* **TEXTE D'ÉTUDE**
Notre représentant à Pau, qui est la crème des hommes, le plus aimable, le plus serviable et aussi le plus crédule, est souvent la cible idéale de nos facéties. Un de nos amis, steward de son état, avait obtenu un passage de Paris à Pau.
Il revenait d'extrême Orient et se rendait à un bal masqué avec un rutilant habit de maharaja. Le coup fut monté par Oury, qui est un spécialiste. Télégramme à Pau : 
- " Maharaja de Badilimpour sur avion destination Pau. Prévoir accueil spécial, tapis rouge porte, boissons chaudes, voiture bien chauffée, fleurs dans chambre hôtel. " 
Notre ami, déguisé en maharaja débarqua à Pont Long. Le tapis (une carpette dénichée on ne sait où) est au pied des escaliers du DC3. La voiture ronronne, les projecteurs éclairent la scène et une brassée de personnalités, car, notre agent avait fait part de cette arrivée au Commandant d'aéroport, à la météo, aux pompiers, enfin, tous ceux qu'il avait pu joindre à cette heure tardive de la nuit.
Le Maharaja descend dignement, précédé de Oury. Le chef d'escale se penche vers ce dernier:  " Comment dois-je l'appeler, Majesté? Altesse? Sire ?... " Vas y de Majesté, de toute manière ça lui fera plaisir ! 
Bienvenue à Pau Majesté, si vous voulez bien me suivre, je vais vous présenter le commandant d'Aérodrome. Présentations rapides, le Maharaja avant de monter dans la voiture se tourne vers notre agent d'escale avec un accent Russe (pourquoi Russe?) :
- Bien chauffée la voiture automobile ? 
- Oui, Majesté.
On roule, tout le monde se retient d'éclater de rire.
- Je peux vous poser question?
- Certainement Majesté.
- Vous pouvoir trouver petit garçon?
Trouble du Chef d'escale, Il est protestant, puritain et prude, il ne sait plus quelle contenance prendre. Il faut lui porter secours.

* **DONNÉES ÉTUDIÉES**
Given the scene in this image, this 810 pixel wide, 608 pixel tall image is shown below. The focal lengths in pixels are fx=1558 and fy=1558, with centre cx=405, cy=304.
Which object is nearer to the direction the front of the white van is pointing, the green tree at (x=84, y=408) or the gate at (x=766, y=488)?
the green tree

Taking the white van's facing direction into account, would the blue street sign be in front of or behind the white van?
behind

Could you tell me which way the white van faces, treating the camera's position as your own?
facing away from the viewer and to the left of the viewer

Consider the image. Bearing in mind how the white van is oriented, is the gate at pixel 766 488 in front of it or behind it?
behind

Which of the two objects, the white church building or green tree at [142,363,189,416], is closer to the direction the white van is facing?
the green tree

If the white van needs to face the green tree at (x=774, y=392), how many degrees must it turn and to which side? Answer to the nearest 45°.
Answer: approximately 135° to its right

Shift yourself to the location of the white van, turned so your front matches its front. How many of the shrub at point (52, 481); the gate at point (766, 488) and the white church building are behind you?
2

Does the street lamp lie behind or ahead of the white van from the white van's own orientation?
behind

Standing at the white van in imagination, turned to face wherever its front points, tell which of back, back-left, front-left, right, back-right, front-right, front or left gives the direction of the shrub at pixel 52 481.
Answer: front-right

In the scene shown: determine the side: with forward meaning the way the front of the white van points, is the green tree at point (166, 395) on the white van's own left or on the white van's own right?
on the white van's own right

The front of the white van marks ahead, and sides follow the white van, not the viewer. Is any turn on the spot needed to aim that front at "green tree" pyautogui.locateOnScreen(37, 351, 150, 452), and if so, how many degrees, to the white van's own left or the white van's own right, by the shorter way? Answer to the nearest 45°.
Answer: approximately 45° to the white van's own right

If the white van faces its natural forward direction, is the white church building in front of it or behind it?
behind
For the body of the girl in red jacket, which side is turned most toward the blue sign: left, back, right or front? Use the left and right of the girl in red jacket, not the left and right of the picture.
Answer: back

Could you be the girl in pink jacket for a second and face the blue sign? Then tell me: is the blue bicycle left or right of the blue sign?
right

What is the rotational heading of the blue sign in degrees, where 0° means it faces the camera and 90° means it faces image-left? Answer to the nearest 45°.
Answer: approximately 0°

* **CONSIGNE**
Recopiez mot pour mot le passage du texte sur le faux maharaja qui va de « Bienvenue à Pau » à « vous poser question? ». La liste provient d'une autre source que le texte.

* **CORRIGÉ**
Bienvenue à Pau Majesté, si vous voulez bien me suivre, je vais vous présenter le commandant d'Aérodrome. Présentations rapides, le Maharaja avant de monter dans la voiture se tourne vers notre agent d'escale avec un accent Russe (pourquoi Russe?) :
- Bien chauffée la voiture automobile ? 
- Oui, Majesté.
On roule, tout le monde se retient d'éclater de rire.
- Je peux vous poser question?